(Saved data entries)
-- Opening Marker --

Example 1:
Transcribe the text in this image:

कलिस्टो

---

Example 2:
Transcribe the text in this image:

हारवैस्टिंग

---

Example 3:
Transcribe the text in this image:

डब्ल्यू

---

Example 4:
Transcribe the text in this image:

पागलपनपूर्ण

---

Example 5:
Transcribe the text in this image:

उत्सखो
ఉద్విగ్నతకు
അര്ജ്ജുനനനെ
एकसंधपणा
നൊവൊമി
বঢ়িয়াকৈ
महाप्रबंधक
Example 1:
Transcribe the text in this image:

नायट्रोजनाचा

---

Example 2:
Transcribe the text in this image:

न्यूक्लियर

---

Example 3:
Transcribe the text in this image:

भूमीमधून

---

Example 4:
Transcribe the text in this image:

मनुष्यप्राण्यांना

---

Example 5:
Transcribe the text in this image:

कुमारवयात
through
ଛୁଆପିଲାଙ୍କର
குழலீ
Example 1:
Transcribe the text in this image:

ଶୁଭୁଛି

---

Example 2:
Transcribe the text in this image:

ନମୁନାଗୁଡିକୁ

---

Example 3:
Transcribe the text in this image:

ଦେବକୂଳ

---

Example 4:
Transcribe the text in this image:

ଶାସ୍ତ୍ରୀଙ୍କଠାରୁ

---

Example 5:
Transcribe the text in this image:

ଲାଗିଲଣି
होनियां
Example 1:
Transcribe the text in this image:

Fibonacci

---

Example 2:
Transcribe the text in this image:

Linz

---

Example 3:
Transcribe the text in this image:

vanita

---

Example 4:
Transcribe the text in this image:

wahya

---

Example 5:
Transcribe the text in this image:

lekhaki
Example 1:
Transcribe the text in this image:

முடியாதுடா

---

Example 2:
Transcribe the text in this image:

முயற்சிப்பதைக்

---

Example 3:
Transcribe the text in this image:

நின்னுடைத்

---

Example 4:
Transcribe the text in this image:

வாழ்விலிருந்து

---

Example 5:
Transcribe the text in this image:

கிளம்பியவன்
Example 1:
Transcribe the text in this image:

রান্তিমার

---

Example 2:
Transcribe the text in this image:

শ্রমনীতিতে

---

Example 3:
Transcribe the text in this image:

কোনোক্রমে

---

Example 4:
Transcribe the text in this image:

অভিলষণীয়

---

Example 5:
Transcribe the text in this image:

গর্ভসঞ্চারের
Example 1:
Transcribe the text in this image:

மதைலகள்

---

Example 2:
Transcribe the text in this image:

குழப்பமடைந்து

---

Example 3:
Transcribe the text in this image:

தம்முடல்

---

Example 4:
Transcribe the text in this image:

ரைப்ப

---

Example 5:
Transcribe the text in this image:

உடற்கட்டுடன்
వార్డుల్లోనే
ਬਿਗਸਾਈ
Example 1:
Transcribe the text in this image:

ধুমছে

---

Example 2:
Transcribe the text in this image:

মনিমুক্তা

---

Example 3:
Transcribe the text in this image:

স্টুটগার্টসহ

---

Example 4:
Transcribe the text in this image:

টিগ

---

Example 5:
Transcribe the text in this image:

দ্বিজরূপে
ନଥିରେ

-- Closing Marker --

__AIM OF THE EXERCISE__
Output the entire set of records exactly as shown.

__REPLY TO THE EXERCISE__
Example 1:
Transcribe the text in this image:

कलिस्टो

---

Example 2:
Transcribe the text in this image:

हारवैस्टिंग

---

Example 3:
Transcribe the text in this image:

डब्ल्यू

---

Example 4:
Transcribe the text in this image:

पागलपनपूर्ण

---

Example 5:
Transcribe the text in this image:

उत्सखो
ఉద్విగ్నతకు
അര്ജ്ജുനനനെ
एकसंधपणा
നൊവൊമി
বঢ়িয়াকৈ
महाप्रबंधक
Example 1:
Transcribe the text in this image:

नायट्रोजनाचा

---

Example 2:
Transcribe the text in this image:

न्यूक्लियर

---

Example 3:
Transcribe the text in this image:

भूमीमधून

---

Example 4:
Transcribe the text in this image:

मनुष्यप्राण्यांना

---

Example 5:
Transcribe the text in this image:

कुमारवयात
through
ଛୁଆପିଲାଙ୍କର
குழலீ
Example 1:
Transcribe the text in this image:

ଶୁଭୁଛି

---

Example 2:
Transcribe the text in this image:

ନମୁନାଗୁଡିକୁ

---

Example 3:
Transcribe the text in this image:

ଦେବକୂଳ

---

Example 4:
Transcribe the text in this image:

ଶାସ୍ତ୍ରୀଙ୍କଠାରୁ

---

Example 5:
Transcribe the text in this image:

ଲାଗିଲଣି
होनियां
Example 1:
Transcribe the text in this image:

Fibonacci

---

Example 2:
Transcribe the text in this image:

Linz

---

Example 3:
Transcribe the text in this image:

vanita

---

Example 4:
Transcribe the text in this image:

wahya

---

Example 5:
Transcribe the text in this image:

lekhaki
Example 1:
Transcribe the text in this image:

முடியாதுடா

---

Example 2:
Transcribe the text in this image:

முயற்சிப்பதைக்

---

Example 3:
Transcribe the text in this image:

நின்னுடைத்

---

Example 4:
Transcribe the text in this image:

வாழ்விலிருந்து

---

Example 5:
Transcribe the text in this image:

கிளம்பியவன்
Example 1:
Transcribe the text in this image:

রান্তিমার

---

Example 2:
Transcribe the text in this image:

শ্রমনীতিতে

---

Example 3:
Transcribe the text in this image:

কোনোক্রমে

---

Example 4:
Transcribe the text in this image:

অভিলষণীয়

---

Example 5:
Transcribe the text in this image:

গর্ভসঞ্চারের
Example 1:
Transcribe the text in this image:

மதைலகள்

---

Example 2:
Transcribe the text in this image:

குழப்பமடைந்து

---

Example 3:
Transcribe the text in this image:

தம்முடல்

---

Example 4:
Transcribe the text in this image:

ரைப்ப

---

Example 5:
Transcribe the text in this image:

உடற்கட்டுடன்
వార్డుల్లోనే
ਬਿਗਸਾਈ
Example 1:
Transcribe the text in this image:

ধুমছে

---

Example 2:
Transcribe the text in this image:

মনিমুক্তা

---

Example 3:
Transcribe the text in this image:

স্টুটগার্টসহ

---

Example 4:
Transcribe the text in this image:

টিগ

---

Example 5:
Transcribe the text in this image:

দ্বিজরূপে
ନଥିରେ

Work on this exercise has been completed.